▶ [TASK TO COMPLETE]:
Each record that comes next should be output exactly; pictures do not belong in the copy.

[Lens and sensor parameters]
********

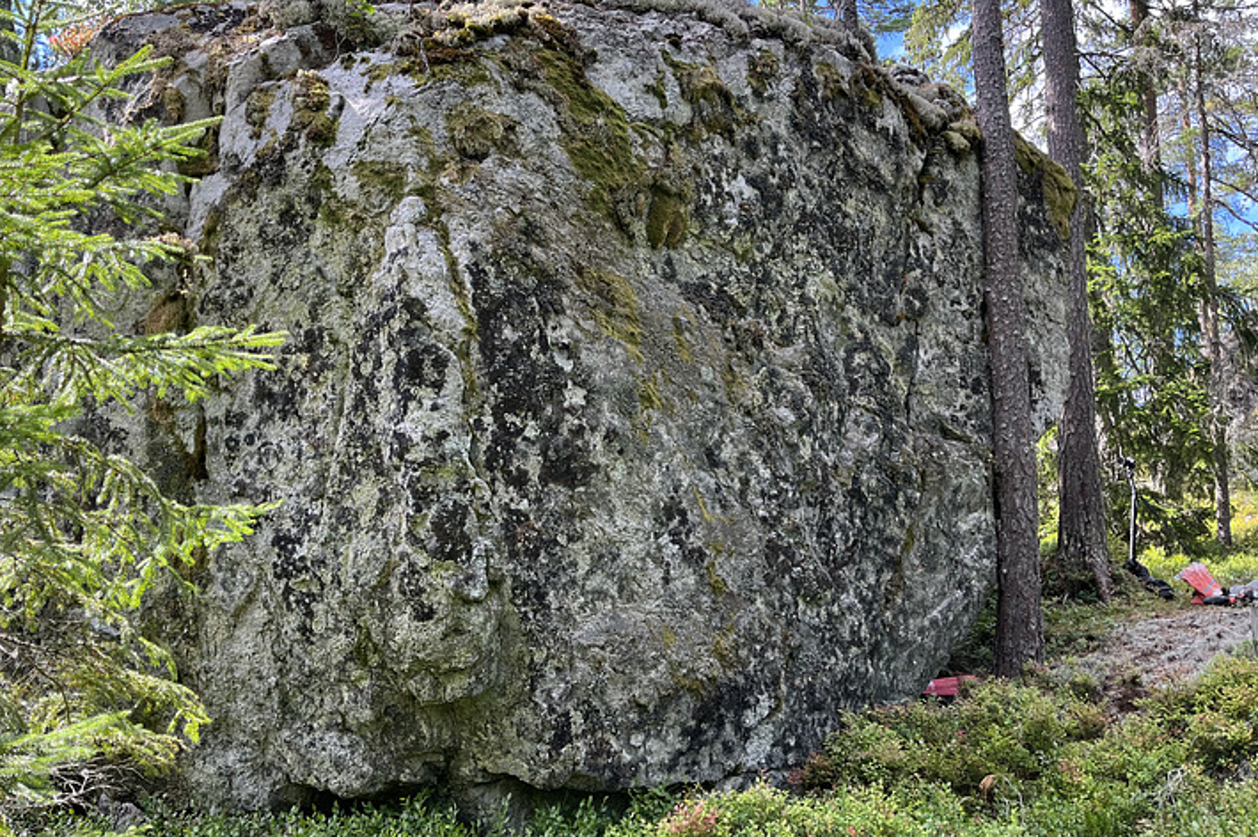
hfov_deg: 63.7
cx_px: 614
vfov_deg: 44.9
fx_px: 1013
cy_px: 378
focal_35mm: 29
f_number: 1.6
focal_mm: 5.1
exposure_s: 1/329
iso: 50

********

▶ [TASK OUTPUT]:
hfov_deg: 63.7
cx_px: 614
vfov_deg: 44.9
fx_px: 1013
cy_px: 378
focal_35mm: 29
f_number: 1.6
focal_mm: 5.1
exposure_s: 1/329
iso: 50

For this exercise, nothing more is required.